Published: 30 May 2017
Publisher: Hogarth Press
When Elise Perez meets Jamey Hyde on a desolate winter afternoon, fate implodes, and neither of their lives will ever be the same. Although they are next-door neighbors in New Haven, they come from different worlds. Elise grew up in a housing project without a father and didn’t graduate from high school. Jamey is a junior at Yale, heir to a private investment bank fortune and beholden to high family expectations. The attraction is instant, and what starts out as sexual obsession turns into something greater, stranger, and impossible to ignore.
The unlikely couple moves to Manhattan in hopes of forging an adult life together, but Jamey’s family intervenes in desperation, and the consequences of staying together are suddenly severe. And when a night out with old friends takes a shocking turn, Jamey and Elise find themselves fighting not just for their love but also for their lives.
Rating: 1 Star
It was difficult to like this book because I had a hard time connecting or even liking the characters. Elise and Jamey were next to dull and I think their position was made worse by a writing style I didn’t care for. It felt overburdened with details, every movement or embellishment explained in detail, not to mention the telling feel of the story. While I got a lot of details, it felt like these were being thrown at me in a lecture rather than discovering them in a good book.
The way the narrative was split up also made it difficult for me to sink into the story. A single chapter would have dozens of cuts between action, like in a movie where the camera bounces back and forth between two or more people too fast to keep track. There wasn’t time to enjoy anything; this style highlighted what I already didn’t like and saved nothing.
Why did I keep reading this?
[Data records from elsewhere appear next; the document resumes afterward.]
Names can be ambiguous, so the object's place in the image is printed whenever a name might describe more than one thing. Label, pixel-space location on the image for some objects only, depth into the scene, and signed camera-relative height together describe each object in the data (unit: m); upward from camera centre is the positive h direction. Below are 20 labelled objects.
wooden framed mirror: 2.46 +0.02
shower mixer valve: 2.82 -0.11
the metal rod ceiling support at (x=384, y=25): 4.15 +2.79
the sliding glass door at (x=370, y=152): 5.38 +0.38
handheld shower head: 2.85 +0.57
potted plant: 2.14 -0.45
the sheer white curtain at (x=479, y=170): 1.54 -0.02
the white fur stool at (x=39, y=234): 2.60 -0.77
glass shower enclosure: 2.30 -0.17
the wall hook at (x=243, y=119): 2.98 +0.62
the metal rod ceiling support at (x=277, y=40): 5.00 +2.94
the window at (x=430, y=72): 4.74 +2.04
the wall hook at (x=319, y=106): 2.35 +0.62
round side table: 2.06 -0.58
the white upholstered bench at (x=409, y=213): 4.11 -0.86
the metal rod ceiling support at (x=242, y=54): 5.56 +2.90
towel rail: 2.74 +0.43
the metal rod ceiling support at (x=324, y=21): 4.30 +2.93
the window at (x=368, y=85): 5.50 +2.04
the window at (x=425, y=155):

I’m not sure, but I think I was hoping it would get better, that someone would do something or a new character would make an appearance that would give me a reason to care, to look behind the butchered mini-chapters.
As you can tell because this was a DNF, there came a point when it wasn’t worth it anymore. I don’t think White Fur has anything to offer in the way of entertainment or a thoughtful reading experience, so at 29% I finally gave it up as a bad job and moved on.
I received a copy of this book from the publisher via NetGalley in exchange for an honest review.